● **Quoted text**:
•••••

Take the men’s hair styles. There was no marine crew cut or oily longish hair falling into eyes, no asymmetrical, two-tiered construction to swirl over a bald top. One man was unabashedly bald; the others had hair of standard length, parted on one side, in natural shades of brown or gray or graying. Their hair obstructed no views, left little to toss or push back or run fingers through and, consequently, needed and attracted no attention. A few men had beards. In a business setting, beards might be marked. In this academic gathering, they weren’t. There could have been a cowboy shirt with string tie or a three-piece suit or a necklaced hippie in jeans. But there wasn’t. All eight men wore brown or blue slacks and nondescript shirts of light colors. No man wore sandals or boots; their shoes were dark, closed, comfortable and flat. In short, unmarked.

•••••

● **Data excerpts**:

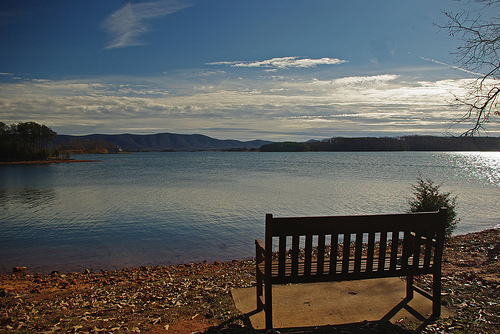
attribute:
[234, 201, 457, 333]
bench — wooden, empty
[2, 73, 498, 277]
view — peacful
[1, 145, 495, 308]
water — smooth, large, calm, sedate, serene, tranquil, mellow, untroubled, pacifying, amenable, mild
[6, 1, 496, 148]
sky — blue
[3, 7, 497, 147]
clouds — white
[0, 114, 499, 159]
mountains — short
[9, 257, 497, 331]
leaves — falling, dead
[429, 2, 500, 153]
tree — leafless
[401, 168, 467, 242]
tree — small, short, green, growing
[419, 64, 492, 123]
sun — hidden, shining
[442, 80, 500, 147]
branches — hanging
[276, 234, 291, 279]
slat — wooden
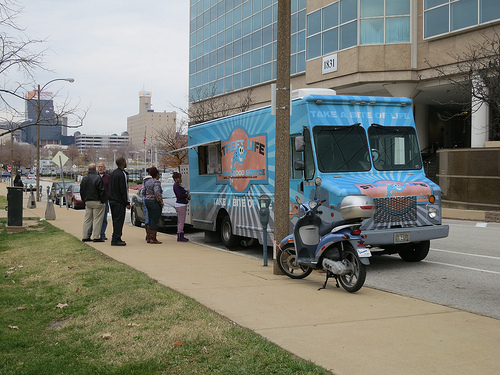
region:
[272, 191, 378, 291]
A blue motor scooter next to a food truck.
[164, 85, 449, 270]
A blue food truck near a tall building.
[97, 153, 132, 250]
a man wearing a black jacket.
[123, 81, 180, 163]
a very tall multi story building.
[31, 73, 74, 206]
a tall street light.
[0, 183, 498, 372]
a long paved sidewalk.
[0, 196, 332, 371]
a patch of dark green grass.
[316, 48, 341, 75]
a sign on the front of a building.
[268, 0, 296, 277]
a tall palm tree.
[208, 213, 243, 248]
the left rear tire.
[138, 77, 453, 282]
the truck is blue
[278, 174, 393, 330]
the bike is parked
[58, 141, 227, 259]
people are lining up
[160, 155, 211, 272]
woman is waiting for the food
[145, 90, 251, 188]
the trees are bare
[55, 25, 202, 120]
the sky is overcast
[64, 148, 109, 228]
two men are talking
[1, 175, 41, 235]
trash bin is black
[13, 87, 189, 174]
buildings in the distance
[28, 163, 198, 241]
the cars are parked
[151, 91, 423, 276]
blue bus with orange aand whtie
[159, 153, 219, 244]
woman at food truck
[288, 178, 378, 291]
blue moped on sidewalk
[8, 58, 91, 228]
lamp post on sidewalk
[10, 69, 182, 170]
city in background of photo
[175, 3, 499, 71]
green tinted window on building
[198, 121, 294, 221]
orange sign with advertisement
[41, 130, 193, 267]
people standing on side walk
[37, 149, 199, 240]
people waiting for food truck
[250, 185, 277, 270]
parking meter near food truck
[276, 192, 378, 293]
motorized scooter parked on sidewalk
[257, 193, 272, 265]
parking meter on sidewalk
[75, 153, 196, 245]
several people on line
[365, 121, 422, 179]
truck windshield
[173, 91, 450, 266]
blue food truck parked on road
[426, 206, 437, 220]
truck headlight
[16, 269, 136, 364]
section of grass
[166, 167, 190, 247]
woman with purple pants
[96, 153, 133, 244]
man with black jacket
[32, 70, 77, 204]
tall street lamp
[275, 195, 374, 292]
Scooter parked on the sidewalk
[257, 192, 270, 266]
Parking meter on the sidewalk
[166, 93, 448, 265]
Food cart on the street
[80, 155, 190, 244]
People standing on the sidewalk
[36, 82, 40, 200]
Light pole on the sidewalk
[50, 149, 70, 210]
Road sign on a stick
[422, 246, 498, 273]
White lines on the street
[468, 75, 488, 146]
White pillar in a building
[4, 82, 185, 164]
Buildings in distance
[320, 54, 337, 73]
Sign on the building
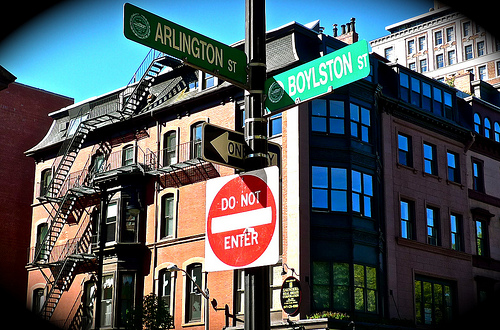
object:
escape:
[27, 101, 119, 202]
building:
[22, 2, 500, 329]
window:
[311, 163, 332, 190]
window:
[422, 144, 440, 162]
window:
[327, 97, 347, 118]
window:
[349, 100, 362, 124]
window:
[309, 186, 332, 210]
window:
[327, 188, 349, 214]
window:
[351, 189, 366, 215]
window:
[360, 191, 377, 217]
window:
[400, 217, 417, 241]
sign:
[200, 163, 287, 274]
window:
[398, 199, 412, 221]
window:
[423, 205, 441, 228]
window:
[450, 212, 463, 235]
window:
[422, 157, 440, 175]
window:
[443, 165, 464, 185]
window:
[444, 148, 459, 168]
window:
[364, 263, 379, 291]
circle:
[204, 174, 278, 267]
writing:
[216, 187, 266, 214]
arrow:
[206, 130, 280, 170]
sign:
[196, 119, 291, 178]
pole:
[241, 0, 278, 329]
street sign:
[260, 33, 375, 118]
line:
[207, 203, 283, 237]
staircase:
[118, 47, 181, 113]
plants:
[305, 306, 345, 318]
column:
[285, 305, 352, 325]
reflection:
[314, 258, 382, 314]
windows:
[329, 284, 355, 311]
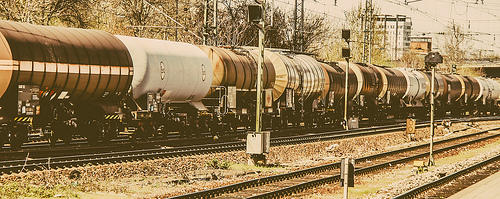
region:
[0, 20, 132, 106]
The tank is brown.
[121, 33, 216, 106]
The tank is white.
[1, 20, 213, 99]
The brown tank is besides the white tank.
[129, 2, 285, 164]
The light pole is in front of the white tank.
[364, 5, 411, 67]
The tree is next to the building.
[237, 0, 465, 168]
Three light poles are next to each other.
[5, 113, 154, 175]
The wheels are touching the train tracks.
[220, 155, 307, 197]
The grass is next to the train tracks.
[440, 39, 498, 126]
The train is going inside of the tunnel.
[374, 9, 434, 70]
The white building is next to the buildboard.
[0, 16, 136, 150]
first train car on the tracks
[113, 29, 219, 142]
second train car on the tracks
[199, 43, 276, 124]
third train car on the tracks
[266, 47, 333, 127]
fourth train car on the tracks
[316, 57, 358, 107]
fifth train car on the tracks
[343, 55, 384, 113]
sixth train car on the tracks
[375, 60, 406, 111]
seventh train car on the tracks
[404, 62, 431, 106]
eighth train car on the tracks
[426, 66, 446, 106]
ninth train car on the tracks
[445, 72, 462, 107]
tenth train car on the tracks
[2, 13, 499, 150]
commercial material train cars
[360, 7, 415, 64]
multi story white building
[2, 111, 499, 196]
rusty metal train tracks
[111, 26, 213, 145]
white cylindrical train car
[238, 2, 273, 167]
rail road signal sign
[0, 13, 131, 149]
black cylindrical train car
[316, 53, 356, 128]
black cylindrical train car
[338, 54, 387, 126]
black cylindrical train car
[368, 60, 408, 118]
black cylindrical train car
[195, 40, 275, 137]
black cylindrical train car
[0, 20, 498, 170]
train is on the tracks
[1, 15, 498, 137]
train is carrying a long load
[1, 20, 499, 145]
train is sitting on the railroad tracks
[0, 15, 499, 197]
emptying tracks are next to the train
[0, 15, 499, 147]
train is headed into town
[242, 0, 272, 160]
the pole is next to the train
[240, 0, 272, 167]
the pole is next to the tracks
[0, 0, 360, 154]
train is next to two poles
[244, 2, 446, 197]
the poles and signs are used by the trains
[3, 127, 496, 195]
the tracks are next to the poles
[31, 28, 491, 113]
a long train in track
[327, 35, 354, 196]
a long electric poll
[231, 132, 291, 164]
a small object in the poll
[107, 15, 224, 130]
a white object in train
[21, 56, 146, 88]
a white line train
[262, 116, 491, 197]
a long rail way track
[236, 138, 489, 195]
two rail way track beside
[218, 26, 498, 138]
a group of electric signals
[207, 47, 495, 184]
three poles in the track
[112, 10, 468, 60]
a part of trees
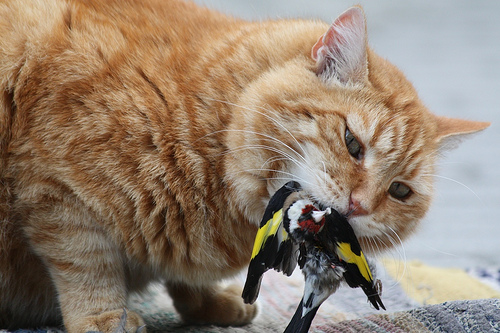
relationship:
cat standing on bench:
[5, 2, 492, 332] [2, 264, 495, 332]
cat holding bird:
[5, 2, 492, 332] [236, 180, 383, 332]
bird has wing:
[236, 180, 383, 332] [238, 186, 290, 307]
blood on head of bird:
[301, 205, 326, 238] [236, 180, 383, 332]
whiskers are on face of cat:
[195, 86, 344, 209] [5, 2, 492, 332]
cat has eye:
[5, 2, 492, 332] [343, 123, 366, 163]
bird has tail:
[236, 180, 383, 332] [282, 289, 331, 332]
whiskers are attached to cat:
[195, 86, 344, 209] [5, 2, 492, 332]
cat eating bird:
[5, 2, 492, 332] [236, 180, 383, 332]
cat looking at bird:
[5, 2, 492, 332] [236, 180, 383, 332]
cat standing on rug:
[5, 2, 492, 332] [2, 264, 495, 332]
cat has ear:
[5, 2, 492, 332] [301, 6, 369, 86]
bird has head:
[236, 180, 383, 332] [285, 202, 333, 242]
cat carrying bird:
[5, 2, 492, 332] [236, 180, 383, 332]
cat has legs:
[5, 2, 492, 332] [13, 194, 247, 331]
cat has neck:
[5, 2, 492, 332] [204, 27, 270, 242]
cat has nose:
[5, 2, 492, 332] [347, 191, 376, 219]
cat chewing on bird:
[5, 2, 492, 332] [236, 180, 383, 332]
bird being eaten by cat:
[236, 180, 383, 332] [5, 2, 492, 332]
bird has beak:
[236, 180, 383, 332] [311, 203, 333, 222]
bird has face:
[236, 180, 383, 332] [289, 200, 328, 239]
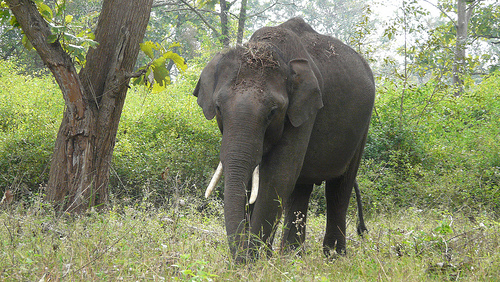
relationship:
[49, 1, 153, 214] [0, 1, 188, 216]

•••••

● **Actions to take**:
(1) Print the part of the text about the men's appearance from "Take the men’s" up to and including "In short, unmarked.".
(2) In the text about the men's appearance, what color slacks did all eight men wear?
(3) Go on with the text about the men's appearance, starting after its final sentence.

● **In response**:
(1)
Take the men’s hair styles. There was no marine crew cut or oily longish hair falling into eyes, no asymmetrical, two-tiered construction to swirl over a bald top. One man was unabashedly bald; the others had hair of standard length, parted on one side, in natural shades of brown or gray or graying. Their hair obstructed no views, left little to toss or push back or run fingers through and, consequently, needed and attracted no attention. A few men had beards. In a business setting, beards might be marked. In this academic gathering, they weren’t. There could have been a cowboy shirt with string tie or a three-piece suit or a necklaced hippie in jeans. But there wasn’t. All eight men wore brown or blue slacks and nondescript shirts of light colors. No man wore sandals or boots; their shoes were dark, closed, comfortable and flat. In short, unmarked.

(2) Brown or blue.

(3)
Although no man wore makeup, you couldn’t say the men didn’t wear makeup in the sense that you could say a woman didn’t wear makeup. For men, no makeup is unmarked. I asked myself what style we women could have adopted that would have been unmarked, like the men’s. The answer was none. There is no unmarked woman.

The woman in the teal shirt and jeans in Rosalarian’s comic thinks she is unmarked. She judges the other women for ‘marking’ themselves. But she, too, is marked; she cannot escape the patriarchy cage simply by splitting the difference between slut and prude.

Similarly, OP is comparing Sabrina Carpenter’s marked-ness with the way male celebrities are unmarked. OP imagines that Sabrina could base her career on “being a person” if she ditched her slutty pinup style. But do more modest female artists actually get to do that, as a rule? There are a million articles and studies about discrimination against women in the music industry. Plenty of stories exist about the forced sexualization of female artists who actively did not want to be sexualized. But OP isn’t digging into any of those: OP is most distressed by the female artists who are vocal about choosing and controlling their own sexual expression. And that, unfortunately, means OP’s concerns are 100% aligned with the patriarchy on this issue.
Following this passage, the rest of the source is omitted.